[TASK OBJECTIVE]: Find every line in the items below that contains the word "Ride", and copy each one.

■ ■ ■

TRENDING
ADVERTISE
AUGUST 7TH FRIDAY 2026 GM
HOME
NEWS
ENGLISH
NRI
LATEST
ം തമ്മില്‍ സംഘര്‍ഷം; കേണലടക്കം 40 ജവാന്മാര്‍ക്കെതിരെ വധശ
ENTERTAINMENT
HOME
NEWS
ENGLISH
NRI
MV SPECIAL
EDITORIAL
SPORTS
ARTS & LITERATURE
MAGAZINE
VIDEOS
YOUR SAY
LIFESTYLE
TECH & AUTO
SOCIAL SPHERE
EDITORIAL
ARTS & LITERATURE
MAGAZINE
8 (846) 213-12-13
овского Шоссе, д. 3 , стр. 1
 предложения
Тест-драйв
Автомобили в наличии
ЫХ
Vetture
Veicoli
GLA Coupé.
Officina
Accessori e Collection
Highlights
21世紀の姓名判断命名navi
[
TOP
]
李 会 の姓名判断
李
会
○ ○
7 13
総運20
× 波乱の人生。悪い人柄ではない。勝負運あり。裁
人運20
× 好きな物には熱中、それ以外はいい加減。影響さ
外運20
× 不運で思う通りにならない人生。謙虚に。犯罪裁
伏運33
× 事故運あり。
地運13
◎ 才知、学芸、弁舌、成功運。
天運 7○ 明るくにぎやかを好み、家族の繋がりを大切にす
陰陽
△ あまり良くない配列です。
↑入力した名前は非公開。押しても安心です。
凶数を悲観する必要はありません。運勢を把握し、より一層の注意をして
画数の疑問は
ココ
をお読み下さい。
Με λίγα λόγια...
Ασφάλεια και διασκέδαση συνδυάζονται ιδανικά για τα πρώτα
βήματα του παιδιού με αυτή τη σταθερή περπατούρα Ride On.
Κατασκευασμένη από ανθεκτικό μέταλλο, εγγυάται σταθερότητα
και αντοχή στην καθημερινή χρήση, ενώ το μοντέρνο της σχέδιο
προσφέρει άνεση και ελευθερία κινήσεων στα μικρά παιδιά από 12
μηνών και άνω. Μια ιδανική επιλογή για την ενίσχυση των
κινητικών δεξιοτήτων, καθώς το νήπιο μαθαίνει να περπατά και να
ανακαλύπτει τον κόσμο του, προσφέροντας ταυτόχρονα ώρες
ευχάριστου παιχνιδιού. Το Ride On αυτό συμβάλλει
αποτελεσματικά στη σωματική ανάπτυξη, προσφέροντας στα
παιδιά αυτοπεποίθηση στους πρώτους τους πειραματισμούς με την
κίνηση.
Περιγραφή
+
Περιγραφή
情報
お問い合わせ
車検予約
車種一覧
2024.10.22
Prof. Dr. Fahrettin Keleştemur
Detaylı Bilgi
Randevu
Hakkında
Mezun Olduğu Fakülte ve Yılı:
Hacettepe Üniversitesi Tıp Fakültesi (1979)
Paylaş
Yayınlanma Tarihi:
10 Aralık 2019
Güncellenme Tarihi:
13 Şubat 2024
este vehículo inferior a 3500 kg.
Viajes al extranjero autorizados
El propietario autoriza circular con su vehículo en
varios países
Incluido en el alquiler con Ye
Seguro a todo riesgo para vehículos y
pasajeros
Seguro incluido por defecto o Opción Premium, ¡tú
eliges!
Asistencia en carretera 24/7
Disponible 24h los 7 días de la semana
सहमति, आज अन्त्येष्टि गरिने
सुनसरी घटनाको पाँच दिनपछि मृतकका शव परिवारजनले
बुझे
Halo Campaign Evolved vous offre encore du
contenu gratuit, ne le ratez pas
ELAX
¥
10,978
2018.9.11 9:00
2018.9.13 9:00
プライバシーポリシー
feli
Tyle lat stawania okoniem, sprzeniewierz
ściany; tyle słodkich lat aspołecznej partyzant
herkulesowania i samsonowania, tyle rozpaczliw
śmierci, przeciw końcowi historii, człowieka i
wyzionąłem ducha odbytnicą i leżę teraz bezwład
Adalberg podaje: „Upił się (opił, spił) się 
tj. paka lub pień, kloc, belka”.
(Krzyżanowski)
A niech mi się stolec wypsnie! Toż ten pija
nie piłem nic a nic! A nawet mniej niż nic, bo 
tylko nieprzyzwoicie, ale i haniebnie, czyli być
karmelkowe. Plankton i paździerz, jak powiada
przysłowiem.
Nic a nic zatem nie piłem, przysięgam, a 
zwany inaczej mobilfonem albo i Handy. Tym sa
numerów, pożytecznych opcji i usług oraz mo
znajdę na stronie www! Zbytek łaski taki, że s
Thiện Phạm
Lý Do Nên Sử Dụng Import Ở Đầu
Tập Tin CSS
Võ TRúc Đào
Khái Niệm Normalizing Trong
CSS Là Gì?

■ ■ ■

[RESULT OF THE TASK]:
βήματα του παιδιού με αυτή τη σταθερή περπατούρα Ride On.
ευχάριστου παιχνιδιού. Το Ride On αυτό συμβάλλει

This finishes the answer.